- _Work instructions_
Exactly reproduce the line that contains "replacement for JSQMessagesViewController" and all lines after it in the entries below, through the very last line.

* * *

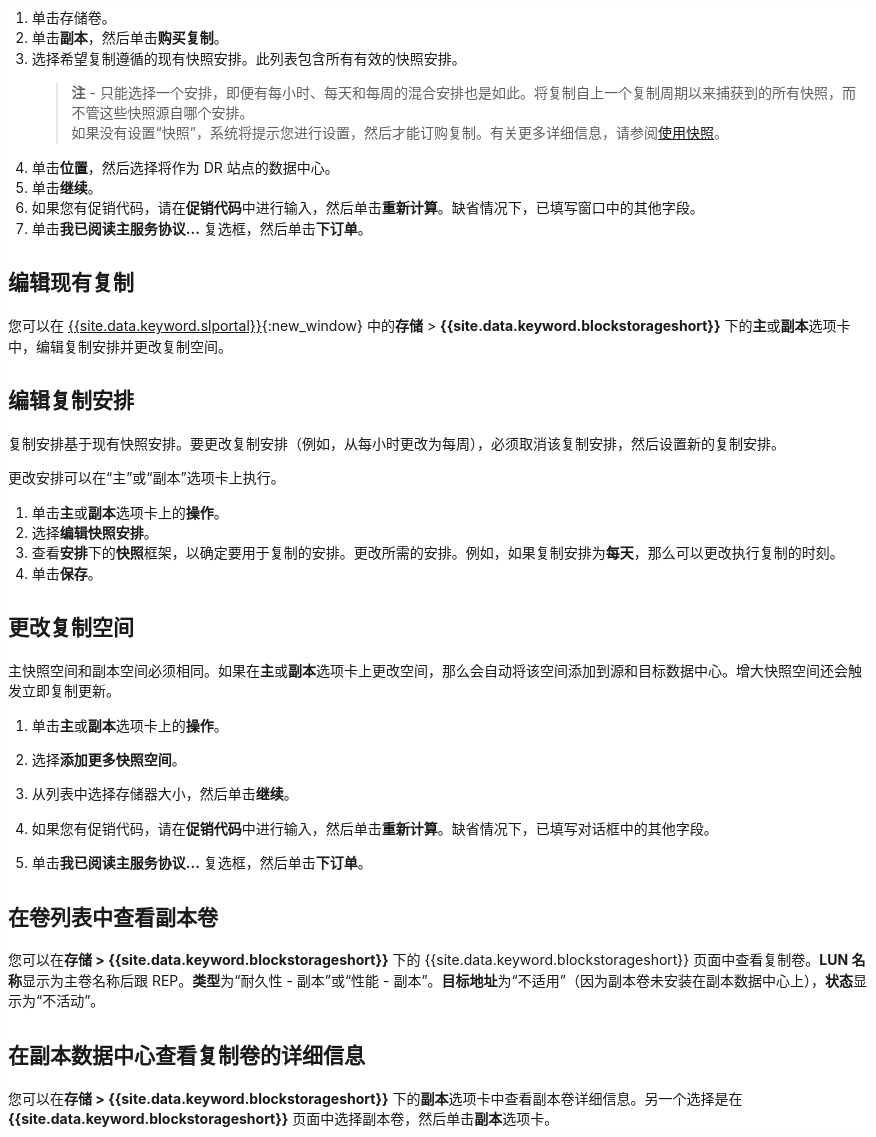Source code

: 1. 单击存储卷。
2. 单击**副本**，然后单击**购买复制**。
3. 选择希望复制遵循的现有快照安排。此列表包含所有有效的快照安排。<br />
   >**注** - 只能选择一个安排，即便有每小时、每天和每周的混合安排也是如此。将复制自上一个复制周期以来捕获到的所有快照，而不管这些快照源自哪个安排。<br />如果没有设置“快照”，系统将提示您进行设置，然后才能订购复制。有关更多详细信息，请参阅[使用快照](snapshots.html)。
3. 单击**位置**，然后选择将作为 DR 站点的数据中心。
4. 单击**继续**。
5. 如果您有促销代码，请在**促销代码**中进行输入，然后单击**重新计算**。缺省情况下，已填写窗口中的其他字段。
6. 单击**我已阅读主服务协议...** 复选框，然后单击**下订单**。


## 编辑现有复制

您可以在 [{{site.data.keyword.slportal}}](https://control.softlayer.com/){:new_window} 中的**存储** > **{{site.data.keyword.blockstorageshort}}** 下的**主**或**副本**选项卡中，编辑复制安排并更改复制空间。



## 编辑复制安排

复制安排基于现有快照安排。要更改复制安排（例如，从每小时更改为每周），必须取消该复制安排，然后设置新的复制安排。

更改安排可以在“主”或“副本”选项卡上执行。

1. 单击**主**或**副本**选项卡上的**操作**。
2. 选择**编辑快照安排**。
3. 查看**安排**下的**快照**框架，以确定要用于复制的安排。更改所需的安排。例如，如果复制安排为**每天**，那么可以更改执行复制的时刻。
4. 单击**保存**。


## 更改复制空间

主快照空间和副本空间必须相同。如果在**主**或**副本**选项卡上更改空间，那么会自动将该空间添加到源和目标数据中心。增大快照空间还会触发立即复制更新。

1. 单击**主**或**副本**选项卡上的**操作**。
2. 选择**添加更多快照空间**。

3. 从列表中选择存储器大小，然后单击**继续**。

4. 如果您有促销代码，请在**促销代码**中进行输入，然后单击**重新计算**。缺省情况下，已填写对话框中的其他字段。
5. 单击**我已阅读主服务协议...** 复选框，然后单击**下订单**。


## 在卷列表中查看副本卷

您可以在**存储 > {{site.data.keyword.blockstorageshort}}** 下的 {{site.data.keyword.blockstorageshort}} 页面中查看复制卷。**LUN 名称**显示为主卷名称后跟 REP。**类型**为“耐久性 - 副本”或“性能 - 副本”。**目标地址**为“不适用”（因为副本卷未安装在副本数据中心上），**状态**显示为“不活动”。


## 在副本数据中心查看复制卷的详细信息

您可以在**存储 > {{site.data.keyword.blockstorageshort}}** 下的**副本**选项卡中查看副本卷详细信息。另一个选择是在 **{{site.data.keyword.blockstorageshort}}** 页面中选择副本卷，然后单击**副本**选项卡。
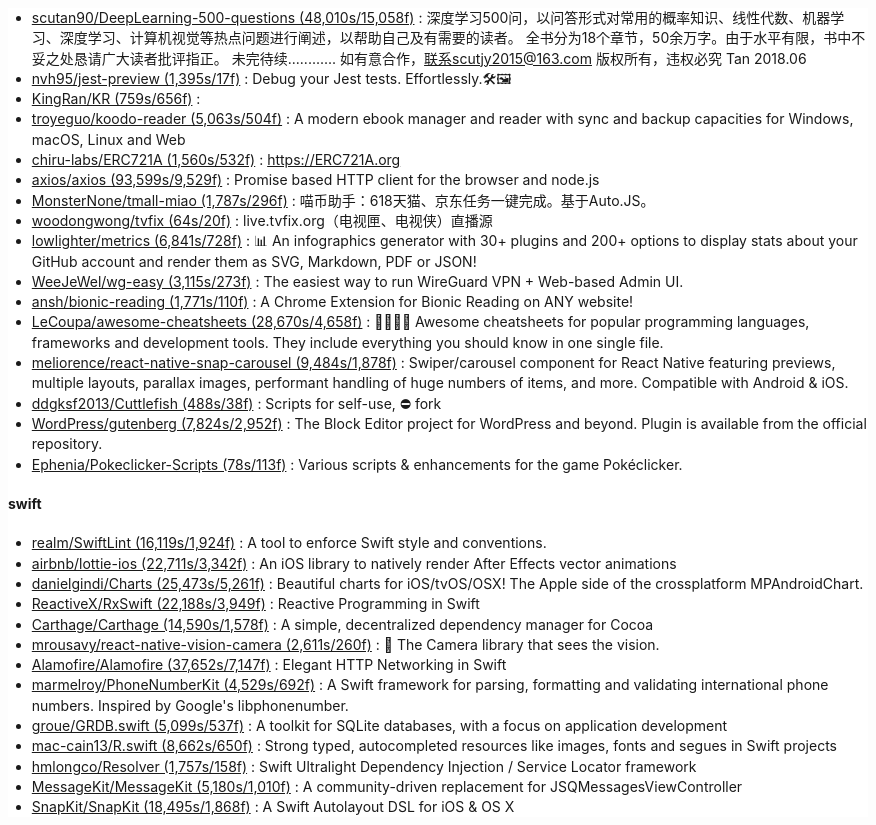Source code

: * [scutan90/DeepLearning-500-questions (48,010s/15,058f)](https://github.com/scutan90/DeepLearning-500-questions) : 深度学习500问，以问答形式对常用的概率知识、线性代数、机器学习、深度学习、计算机视觉等热点问题进行阐述，以帮助自己及有需要的读者。 全书分为18个章节，50余万字。由于水平有限，书中不妥之处恳请广大读者批评指正。 未完待续............ 如有意合作，联系scutjy2015@163.com 版权所有，违权必究 Tan 2018.06
* [nvh95/jest-preview (1,395s/17f)](https://github.com/nvh95/jest-preview) : Debug your Jest tests. Effortlessly.🛠🖼
* [KingRan/KR (759s/656f)](https://github.com/KingRan/KR) : 
* [troyeguo/koodo-reader (5,063s/504f)](https://github.com/troyeguo/koodo-reader) : A modern ebook manager and reader with sync and backup capacities for Windows, macOS, Linux and Web
* [chiru-labs/ERC721A (1,560s/532f)](https://github.com/chiru-labs/ERC721A) : https://ERC721A.org
* [axios/axios (93,599s/9,529f)](https://github.com/axios/axios) : Promise based HTTP client for the browser and node.js
* [MonsterNone/tmall-miao (1,787s/296f)](https://github.com/MonsterNone/tmall-miao) : 喵币助手：618天猫、京东任务一键完成。基于Auto.JS。
* [woodongwong/tvfix (64s/20f)](https://github.com/woodongwong/tvfix) : live.tvfix.org（电视匣、电视侠）直播源
* [lowlighter/metrics (6,841s/728f)](https://github.com/lowlighter/metrics) : 📊 An infographics generator with 30+ plugins and 200+ options to display stats about your GitHub account and render them as SVG, Markdown, PDF or JSON!
* [WeeJeWel/wg-easy (3,115s/273f)](https://github.com/WeeJeWel/wg-easy) : The easiest way to run WireGuard VPN + Web-based Admin UI.
* [ansh/bionic-reading (1,771s/110f)](https://github.com/ansh/bionic-reading) : A Chrome Extension for Bionic Reading on ANY website!
* [LeCoupa/awesome-cheatsheets (28,670s/4,658f)](https://github.com/LeCoupa/awesome-cheatsheets) : 👩‍💻👨‍💻 Awesome cheatsheets for popular programming languages, frameworks and development tools. They include everything you should know in one single file.
* [meliorence/react-native-snap-carousel (9,484s/1,878f)](https://github.com/meliorence/react-native-snap-carousel) : Swiper/carousel component for React Native featuring previews, multiple layouts, parallax images, performant handling of huge numbers of items, and more. Compatible with Android & iOS.
* [ddgksf2013/Cuttlefish (488s/38f)](https://github.com/ddgksf2013/Cuttlefish) : Scripts for self-use, ⛔️ fork
* [WordPress/gutenberg (7,824s/2,952f)](https://github.com/WordPress/gutenberg) : The Block Editor project for WordPress and beyond. Plugin is available from the official repository.
* [Ephenia/Pokeclicker-Scripts (78s/113f)](https://github.com/Ephenia/Pokeclicker-Scripts) : Various scripts & enhancements for the game Pokéclicker.

#### swift
* [realm/SwiftLint (16,119s/1,924f)](https://github.com/realm/SwiftLint) : A tool to enforce Swift style and conventions.
* [airbnb/lottie-ios (22,711s/3,342f)](https://github.com/airbnb/lottie-ios) : An iOS library to natively render After Effects vector animations
* [danielgindi/Charts (25,473s/5,261f)](https://github.com/danielgindi/Charts) : Beautiful charts for iOS/tvOS/OSX! The Apple side of the crossplatform MPAndroidChart.
* [ReactiveX/RxSwift (22,188s/3,949f)](https://github.com/ReactiveX/RxSwift) : Reactive Programming in Swift
* [Carthage/Carthage (14,590s/1,578f)](https://github.com/Carthage/Carthage) : A simple, decentralized dependency manager for Cocoa
* [mrousavy/react-native-vision-camera (2,611s/260f)](https://github.com/mrousavy/react-native-vision-camera) : 📸 The Camera library that sees the vision.
* [Alamofire/Alamofire (37,652s/7,147f)](https://github.com/Alamofire/Alamofire) : Elegant HTTP Networking in Swift
* [marmelroy/PhoneNumberKit (4,529s/692f)](https://github.com/marmelroy/PhoneNumberKit) : A Swift framework for parsing, formatting and validating international phone numbers. Inspired by Google's libphonenumber.
* [groue/GRDB.swift (5,099s/537f)](https://github.com/groue/GRDB.swift) : A toolkit for SQLite databases, with a focus on application development
* [mac-cain13/R.swift (8,662s/650f)](https://github.com/mac-cain13/R.swift) : Strong typed, autocompleted resources like images, fonts and segues in Swift projects
* [hmlongco/Resolver (1,757s/158f)](https://github.com/hmlongco/Resolver) : Swift Ultralight Dependency Injection / Service Locator framework
* [MessageKit/MessageKit (5,180s/1,010f)](https://github.com/MessageKit/MessageKit) : A community-driven replacement for JSQMessagesViewController
* [SnapKit/SnapKit (18,495s/1,868f)](https://github.com/SnapKit/SnapKit) : A Swift Autolayout DSL for iOS & OS X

* * *

- _Answer to this problem_
* [MessageKit/MessageKit (5,180s/1,010f)](https://github.com/MessageKit/MessageKit) : A community-driven replacement for JSQMessagesViewController
* [SnapKit/SnapKit (18,495s/1,868f)](https://github.com/SnapKit/SnapKit) : A Swift Autolayout DSL for iOS & OS X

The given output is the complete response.